------ READING PASSAGE ------

The first printing of 4,000 copies retails for 16.50 Renminbi. The second printing of 10,000 copies is dated April 1989 and retails for 21.50 Renminbi. The third printing of 3,000 copies is dated May 1992 and retails for 21.50 Renminbi. The total number of pages is 490.

ISBN 7805111529 ISBN 9787805111520

== 1995 Lee H. Hill Jr. edition ==

The 1995 edition is edited by Lee H. Hill Jr. and published by Hill-Donnelly Corporation in Tampa, FL, USA. This edition is printed in English text only and covers the earliest, the most valuable, and often most difficult to decipher stamp issues from 1878 to 1911 with enhanced illustrations, detailed descriptions, and specific identification techniques unique to each stamp issue. A total of 138 digitally scanned images of actual stamps are printed in black & white throughout the 202 pages on 8.5 X 11 papers. The book is soft-bound, with gold letters on a blue cover. The additional title "Volume 1 - Empire 1878-1911" is added, as well as an update to the publication date of 1995 on the front cover.

== 1998 Lee H. Hill Jr. edition ==

The 1998 edition is edited by Lee H. Hill Jr. and published by Hill-Donnelly Corporation in Tampa, FL, USA. This version is supplemented from the 1988 edition with additional enhancements and updated to 1998 prices in US dollars. The book is soft-bound, 558 pages, 8.5 X 11 papers, with gold letters on a blue cover.

------ RAW DATA ------

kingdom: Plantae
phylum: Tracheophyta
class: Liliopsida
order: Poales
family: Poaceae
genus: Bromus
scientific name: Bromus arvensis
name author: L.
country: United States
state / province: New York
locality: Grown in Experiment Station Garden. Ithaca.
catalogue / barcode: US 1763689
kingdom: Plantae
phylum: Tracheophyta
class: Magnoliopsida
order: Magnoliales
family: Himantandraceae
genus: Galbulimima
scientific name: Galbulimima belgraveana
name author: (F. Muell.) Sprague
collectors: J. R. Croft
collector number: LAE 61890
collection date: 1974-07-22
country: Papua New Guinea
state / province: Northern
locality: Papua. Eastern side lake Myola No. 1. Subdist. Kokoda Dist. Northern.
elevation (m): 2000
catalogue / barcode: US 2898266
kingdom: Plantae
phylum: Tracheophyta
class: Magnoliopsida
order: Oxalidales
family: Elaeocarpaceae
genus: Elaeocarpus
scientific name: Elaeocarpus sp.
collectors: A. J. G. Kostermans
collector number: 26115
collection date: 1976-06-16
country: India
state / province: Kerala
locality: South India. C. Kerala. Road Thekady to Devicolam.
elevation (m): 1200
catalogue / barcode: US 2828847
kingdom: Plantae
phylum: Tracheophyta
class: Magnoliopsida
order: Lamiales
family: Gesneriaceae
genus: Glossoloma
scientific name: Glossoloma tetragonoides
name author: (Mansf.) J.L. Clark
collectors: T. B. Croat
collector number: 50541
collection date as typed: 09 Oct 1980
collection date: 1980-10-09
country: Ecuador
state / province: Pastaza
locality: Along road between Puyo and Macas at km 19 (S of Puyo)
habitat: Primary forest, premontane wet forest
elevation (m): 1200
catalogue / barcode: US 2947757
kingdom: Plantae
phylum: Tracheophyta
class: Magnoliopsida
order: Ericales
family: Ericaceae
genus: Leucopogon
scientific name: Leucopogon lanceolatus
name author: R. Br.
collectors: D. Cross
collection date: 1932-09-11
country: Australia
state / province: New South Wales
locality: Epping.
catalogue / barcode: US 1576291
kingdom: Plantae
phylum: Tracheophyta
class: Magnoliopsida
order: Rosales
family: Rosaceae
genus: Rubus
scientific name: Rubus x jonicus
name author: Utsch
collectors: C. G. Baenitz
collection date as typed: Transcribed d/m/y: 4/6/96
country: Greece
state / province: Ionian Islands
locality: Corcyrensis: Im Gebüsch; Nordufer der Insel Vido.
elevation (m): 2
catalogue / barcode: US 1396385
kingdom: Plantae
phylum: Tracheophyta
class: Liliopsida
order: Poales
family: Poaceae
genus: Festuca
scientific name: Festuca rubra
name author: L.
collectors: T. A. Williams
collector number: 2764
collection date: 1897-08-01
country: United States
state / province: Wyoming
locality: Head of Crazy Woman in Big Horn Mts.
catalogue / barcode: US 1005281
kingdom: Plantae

------

▶ _WHAT YOU SHOULD DO_
Print the passage on the catalog editions word for word, from "The 1995 edition" to "the front cover.".

▶ _SOLUTION TO THE PROBLEM_
The 1995 edition is edited by Lee H. Hill Jr. and published by Hill-Donnelly Corporation in Tampa, FL, USA. This edition is printed in English text only and covers the earliest, the most valuable, and often most difficult to decipher stamp issues from 1878 to 1911 with enhanced illustrations, detailed descriptions, and specific identification techniques unique to each stamp issue. A total of 138 digitally scanned images of actual stamps are printed in black & white throughout the 202 pages on 8.5 X 11 papers. The book is soft-bound, with gold letters on a blue cover. The additional title "Volume 1 - Empire 1878-1911" is added, as well as an update to the publication date of 1995 on the front cover.